As I said, most of the novel's stock figures themes and stock figures are not original.  Evil nuns and nasty Jesuits were a well-established staple by this point.  Similarly, the Catholic priest who dies after converting to Protestantism appears to have been pioneered by Grace Kennedy in Father Clement (1823); Frances Trollope used this topos again in Father Eustace (1847).   Like many anti-Catholic texts, the novel serves as a Protestant religious manual, offering Biblical prooftexts (and some Catholic documents) in support of various evangelical doctrinal positions.  (Vernon's epistles cover the Biblical canon, Bible reading, church authority, papal authority, the Council of Trent, saints, images, masses for the dead, and, above all, free grace.)  Still, there are some occasional twists on old ideas, usually through parallelism.  While Verschoyle is reconverted in part through exposure to a Protestant Bible, Millicent is initially attracted to Catholicism by an exquisitely-decorated antique, an Italian Bible from 1471.  Significantly, "on its broad margins notes by an abbe had been added, more distinguished for the exquisite beauty of the penmanship than for the luminous expositions of the sacred volume" (52).  Aside from the questionable nature of the text, from a Protestant point of view (it's a Vulgate Bible, in Niccolò Malermi's translation), the Bible itself has literally been overwritten by scholarship, guaranteed to appeal to the intellectual Millicent's interests.  Moreover, the "exquisite beauty of the penmanship," which echoes the book's complicated and expensive binding, potentially distracts the reader from the text's true worth.  Thus, while Millicent theoretically exposes herself to "religion," she is actually contemplating something that comes much closer to a secular object of high art.  The novel also innovates on the evangelical "good death" scene: Verschoyle converts after a dying Catholic parishioner urges him to discover true faith, but both he and the parishioner miss the point.  The dying man has discovered the need for a "change of heart" after hearing "the Bible read in our own dear Irish" (94)--the operative term being "the Bible." This old man's peace, in other words, derives from the Bible, not the Catholic Church, but both he and Verschoyle mistakenly reverse that formulation.  Verschoyle's own death scene, then, with its explicit Biblical allusions, exemplifies proper deathbed testimony.

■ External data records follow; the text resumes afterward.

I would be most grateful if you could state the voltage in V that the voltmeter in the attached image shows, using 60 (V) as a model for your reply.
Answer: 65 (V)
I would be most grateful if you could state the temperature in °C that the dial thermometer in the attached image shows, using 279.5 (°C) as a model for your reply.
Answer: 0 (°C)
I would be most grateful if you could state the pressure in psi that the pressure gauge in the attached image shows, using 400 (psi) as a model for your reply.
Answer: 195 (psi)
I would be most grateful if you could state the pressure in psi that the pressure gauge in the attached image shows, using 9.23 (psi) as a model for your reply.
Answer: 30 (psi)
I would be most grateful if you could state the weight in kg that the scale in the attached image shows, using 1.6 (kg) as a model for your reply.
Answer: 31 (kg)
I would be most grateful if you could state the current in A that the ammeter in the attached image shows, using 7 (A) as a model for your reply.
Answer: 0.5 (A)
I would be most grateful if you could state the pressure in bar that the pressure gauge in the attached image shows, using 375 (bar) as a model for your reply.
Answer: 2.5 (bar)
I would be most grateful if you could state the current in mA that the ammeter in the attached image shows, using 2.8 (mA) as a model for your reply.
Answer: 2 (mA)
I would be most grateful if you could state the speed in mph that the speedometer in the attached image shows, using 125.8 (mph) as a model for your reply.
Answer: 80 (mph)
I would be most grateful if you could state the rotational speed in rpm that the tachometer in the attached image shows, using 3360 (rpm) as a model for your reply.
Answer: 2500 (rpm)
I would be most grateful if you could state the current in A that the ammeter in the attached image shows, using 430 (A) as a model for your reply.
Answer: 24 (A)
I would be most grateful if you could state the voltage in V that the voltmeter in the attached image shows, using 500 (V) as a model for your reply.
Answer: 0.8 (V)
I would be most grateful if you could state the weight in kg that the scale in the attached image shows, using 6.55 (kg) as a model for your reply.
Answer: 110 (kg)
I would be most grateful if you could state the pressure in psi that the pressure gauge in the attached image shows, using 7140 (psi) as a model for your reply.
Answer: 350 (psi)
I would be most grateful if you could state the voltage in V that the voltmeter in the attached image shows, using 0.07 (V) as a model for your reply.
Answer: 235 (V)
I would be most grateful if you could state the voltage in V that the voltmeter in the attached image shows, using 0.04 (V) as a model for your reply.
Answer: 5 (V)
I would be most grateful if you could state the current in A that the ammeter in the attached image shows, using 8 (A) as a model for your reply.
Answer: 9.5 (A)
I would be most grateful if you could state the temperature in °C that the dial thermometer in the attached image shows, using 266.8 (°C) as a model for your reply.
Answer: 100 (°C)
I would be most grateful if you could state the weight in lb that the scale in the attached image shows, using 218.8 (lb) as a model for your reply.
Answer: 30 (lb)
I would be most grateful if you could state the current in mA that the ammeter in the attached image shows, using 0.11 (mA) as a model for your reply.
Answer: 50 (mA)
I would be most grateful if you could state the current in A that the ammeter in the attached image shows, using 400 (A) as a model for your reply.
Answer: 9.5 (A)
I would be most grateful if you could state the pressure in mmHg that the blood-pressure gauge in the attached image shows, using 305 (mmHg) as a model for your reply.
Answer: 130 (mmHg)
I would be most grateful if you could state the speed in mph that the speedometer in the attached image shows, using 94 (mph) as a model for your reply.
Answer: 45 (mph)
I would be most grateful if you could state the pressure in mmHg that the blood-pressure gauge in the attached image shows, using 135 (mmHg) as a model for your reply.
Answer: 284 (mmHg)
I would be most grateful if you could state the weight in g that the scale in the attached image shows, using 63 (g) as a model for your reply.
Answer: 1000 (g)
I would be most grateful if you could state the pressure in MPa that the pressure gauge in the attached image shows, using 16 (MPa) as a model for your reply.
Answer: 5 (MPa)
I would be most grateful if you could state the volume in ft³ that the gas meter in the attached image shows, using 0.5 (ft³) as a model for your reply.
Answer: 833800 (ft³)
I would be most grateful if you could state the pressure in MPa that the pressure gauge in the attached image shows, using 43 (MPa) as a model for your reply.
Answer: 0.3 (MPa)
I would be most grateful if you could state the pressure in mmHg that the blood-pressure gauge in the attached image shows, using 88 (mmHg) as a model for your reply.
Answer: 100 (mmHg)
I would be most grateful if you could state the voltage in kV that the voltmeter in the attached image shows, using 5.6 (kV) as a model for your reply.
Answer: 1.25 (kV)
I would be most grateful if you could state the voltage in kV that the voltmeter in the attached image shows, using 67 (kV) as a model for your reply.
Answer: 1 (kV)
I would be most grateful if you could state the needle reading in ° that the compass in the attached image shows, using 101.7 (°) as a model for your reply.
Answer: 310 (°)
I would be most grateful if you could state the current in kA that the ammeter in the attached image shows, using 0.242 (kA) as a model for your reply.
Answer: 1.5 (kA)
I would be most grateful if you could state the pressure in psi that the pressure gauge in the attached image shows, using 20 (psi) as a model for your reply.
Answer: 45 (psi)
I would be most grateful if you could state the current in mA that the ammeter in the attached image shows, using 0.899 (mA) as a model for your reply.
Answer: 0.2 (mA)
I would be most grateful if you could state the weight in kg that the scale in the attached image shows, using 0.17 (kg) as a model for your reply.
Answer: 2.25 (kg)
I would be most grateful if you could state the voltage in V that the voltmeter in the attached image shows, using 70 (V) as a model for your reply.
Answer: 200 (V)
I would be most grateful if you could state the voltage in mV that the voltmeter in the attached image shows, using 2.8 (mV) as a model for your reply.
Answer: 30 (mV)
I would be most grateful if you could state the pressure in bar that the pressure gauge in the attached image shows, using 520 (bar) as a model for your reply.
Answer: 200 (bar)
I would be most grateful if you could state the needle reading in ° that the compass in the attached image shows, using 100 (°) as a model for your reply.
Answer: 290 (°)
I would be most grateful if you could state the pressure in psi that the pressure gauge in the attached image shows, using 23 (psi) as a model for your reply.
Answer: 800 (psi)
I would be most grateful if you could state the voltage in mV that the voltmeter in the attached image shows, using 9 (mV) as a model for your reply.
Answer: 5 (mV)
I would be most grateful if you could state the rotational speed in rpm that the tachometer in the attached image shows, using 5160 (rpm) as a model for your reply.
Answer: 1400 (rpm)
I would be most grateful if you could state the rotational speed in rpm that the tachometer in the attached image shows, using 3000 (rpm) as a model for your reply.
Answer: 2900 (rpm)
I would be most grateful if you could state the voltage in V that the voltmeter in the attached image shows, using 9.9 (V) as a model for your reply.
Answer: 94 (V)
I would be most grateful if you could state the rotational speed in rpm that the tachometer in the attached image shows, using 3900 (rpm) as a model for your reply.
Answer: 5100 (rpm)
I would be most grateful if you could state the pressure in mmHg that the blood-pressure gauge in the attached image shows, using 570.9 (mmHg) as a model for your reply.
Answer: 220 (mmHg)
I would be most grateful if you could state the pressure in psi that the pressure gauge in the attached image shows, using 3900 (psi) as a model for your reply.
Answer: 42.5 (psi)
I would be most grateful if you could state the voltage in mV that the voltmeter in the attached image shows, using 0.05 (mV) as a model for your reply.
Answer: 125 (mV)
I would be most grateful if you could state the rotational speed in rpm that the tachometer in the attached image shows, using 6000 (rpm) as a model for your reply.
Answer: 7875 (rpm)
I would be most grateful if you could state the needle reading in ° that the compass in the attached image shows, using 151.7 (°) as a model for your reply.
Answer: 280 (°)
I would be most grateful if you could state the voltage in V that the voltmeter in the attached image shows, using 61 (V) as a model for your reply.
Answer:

[1] In Hawkstone.  For a recent account of Sewell's anti-tolerationist (and anti-Evangelical) position, see Elizabeth Griffin, Anti-Catholicism and Nineteenth-Century Fiction (Cambridge: Cambridge UP, 2004), 69-78.

[2] The progress of their apparently lightning-fast courtship would be a little clearer if the person scanning the text had not skipped those couple of pages! (Ah, the joys of GoogleBooks.)  I'm going to have to get my hands on the missing pages at some point...

[2] Michael Wheeler discusses some rather more advanced debates about liberalism in The Old Enemies: Catholic and Protestant in Nineteenth-Century English Culture (Cambridge: Cambridge UP, 2006), 245-72.